HOniton made the long trip down to the Roseland peninsular in to deepest darkest Cornwall to play their last away Cornish fixture. Roseland the host, have had a torrid season thus far and are currently second from bottom in what is a tough league.

Honiton set off at 10am, with several changes to personnel and a new skipper for the day, in Chris Huskins, but they were in buoyant mood as they took to the field.

Unfortunately, they had a less than auspicious start as, with in minutes, they lost influential prop Mick Huskins with a torn calf muscle. Phil “the power” Pavey jumped into his slot. This disruption and a bright start from the rather large host and two kicked penalties saw Honiton on the back foot for the first 10 minutes.

However, with the long journey out of the system and a general settling down, Honiton hit the opposition with a blitz of three well-worked tries. Excellent ball retention and recycling combined with slick hands all went to produce tries for centre Josh Barrett, prop Isaac Dalton and eight Josh Rice, with three well taken conversions from Glenn Channing

Honiton were in the driving seat. Tails up and, again, good handling saw Honiton put a further three tries in to the opposition in the remainder of the half. Ben Webber skinned his man for the first, Barrett got his second via route one and try of the half was dotted down by Ben Small, following a move that went from Honiton’s ten yard line, across and back the field three times for and unopposed score in the corner.

Channing converted all three and Honiton turned round an impressive 42-6 up.

The second half was a little more torrid for the Lacemen as the home side recovered from the shock of the try blitzed first half and using their size, the slope and wind they camped in Honiton’s half for several long periods.

Honiton defence is really quite good now a days and, despite the pressure, the line held firm throughout.

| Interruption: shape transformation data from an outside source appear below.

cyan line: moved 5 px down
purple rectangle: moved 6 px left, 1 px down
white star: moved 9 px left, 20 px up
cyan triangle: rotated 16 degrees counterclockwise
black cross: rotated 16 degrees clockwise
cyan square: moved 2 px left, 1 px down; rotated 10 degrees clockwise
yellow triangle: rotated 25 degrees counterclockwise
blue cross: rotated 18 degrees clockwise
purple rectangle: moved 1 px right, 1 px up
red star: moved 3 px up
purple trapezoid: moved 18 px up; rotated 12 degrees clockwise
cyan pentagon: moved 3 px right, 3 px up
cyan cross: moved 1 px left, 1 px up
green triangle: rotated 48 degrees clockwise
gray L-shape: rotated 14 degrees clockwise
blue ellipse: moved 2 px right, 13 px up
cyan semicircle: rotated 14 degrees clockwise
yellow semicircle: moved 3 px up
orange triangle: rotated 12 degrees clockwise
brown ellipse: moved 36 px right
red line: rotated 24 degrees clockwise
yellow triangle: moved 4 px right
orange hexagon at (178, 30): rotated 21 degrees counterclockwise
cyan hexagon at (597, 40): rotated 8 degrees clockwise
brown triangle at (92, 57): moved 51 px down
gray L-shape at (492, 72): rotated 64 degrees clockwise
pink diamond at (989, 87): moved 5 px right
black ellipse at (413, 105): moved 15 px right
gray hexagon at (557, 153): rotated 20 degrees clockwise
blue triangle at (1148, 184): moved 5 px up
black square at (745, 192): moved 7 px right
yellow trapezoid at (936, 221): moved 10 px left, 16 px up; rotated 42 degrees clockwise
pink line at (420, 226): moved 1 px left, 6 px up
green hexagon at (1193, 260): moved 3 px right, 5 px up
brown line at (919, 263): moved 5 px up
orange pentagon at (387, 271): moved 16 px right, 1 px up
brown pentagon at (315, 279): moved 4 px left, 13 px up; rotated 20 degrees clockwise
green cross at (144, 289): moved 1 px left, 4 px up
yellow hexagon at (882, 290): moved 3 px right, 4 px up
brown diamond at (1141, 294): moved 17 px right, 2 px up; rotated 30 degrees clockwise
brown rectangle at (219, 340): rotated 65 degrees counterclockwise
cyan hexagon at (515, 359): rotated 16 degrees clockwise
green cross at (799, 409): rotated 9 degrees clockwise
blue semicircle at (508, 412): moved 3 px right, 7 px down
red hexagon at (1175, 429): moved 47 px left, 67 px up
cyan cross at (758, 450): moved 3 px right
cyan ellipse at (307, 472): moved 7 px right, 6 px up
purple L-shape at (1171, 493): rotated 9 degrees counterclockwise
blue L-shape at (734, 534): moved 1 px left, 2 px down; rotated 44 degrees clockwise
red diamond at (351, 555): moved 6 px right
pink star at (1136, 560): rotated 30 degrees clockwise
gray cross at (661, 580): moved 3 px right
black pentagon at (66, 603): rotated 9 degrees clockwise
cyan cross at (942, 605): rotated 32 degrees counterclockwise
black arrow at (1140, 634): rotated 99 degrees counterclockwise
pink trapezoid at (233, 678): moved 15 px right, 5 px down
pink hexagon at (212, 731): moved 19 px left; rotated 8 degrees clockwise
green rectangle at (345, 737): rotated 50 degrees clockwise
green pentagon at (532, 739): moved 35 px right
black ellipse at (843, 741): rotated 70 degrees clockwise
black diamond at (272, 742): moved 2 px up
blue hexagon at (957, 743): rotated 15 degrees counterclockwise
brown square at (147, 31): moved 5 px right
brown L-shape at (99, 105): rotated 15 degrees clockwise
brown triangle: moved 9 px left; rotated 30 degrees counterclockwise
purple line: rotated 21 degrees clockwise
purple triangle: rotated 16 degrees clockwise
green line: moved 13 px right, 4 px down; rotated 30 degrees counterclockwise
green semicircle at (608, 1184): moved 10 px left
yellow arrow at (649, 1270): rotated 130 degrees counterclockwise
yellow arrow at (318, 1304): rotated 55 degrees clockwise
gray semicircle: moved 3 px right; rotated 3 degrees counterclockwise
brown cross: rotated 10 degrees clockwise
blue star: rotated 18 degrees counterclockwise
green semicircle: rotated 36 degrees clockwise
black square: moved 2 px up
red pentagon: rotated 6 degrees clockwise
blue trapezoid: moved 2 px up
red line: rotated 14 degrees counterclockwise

In the last 20, Honiton’s fitness showed and, following several breaks, especially from fullback Ollie Rice, Honiton were able to get behind the defence and, with slick hands from both backs and forwards, blitz the line again with scores from Luke Kenny and the hard working Jason Hannay. Andy Canniford rounded off an excellent 20 minutes as a sub with two great tackles and a brace of tries thrown in. Channing only missed one kick all day, and that one shaved the post.

Honiton ran out comfortable winners by 68-6 in what was a really good team performance.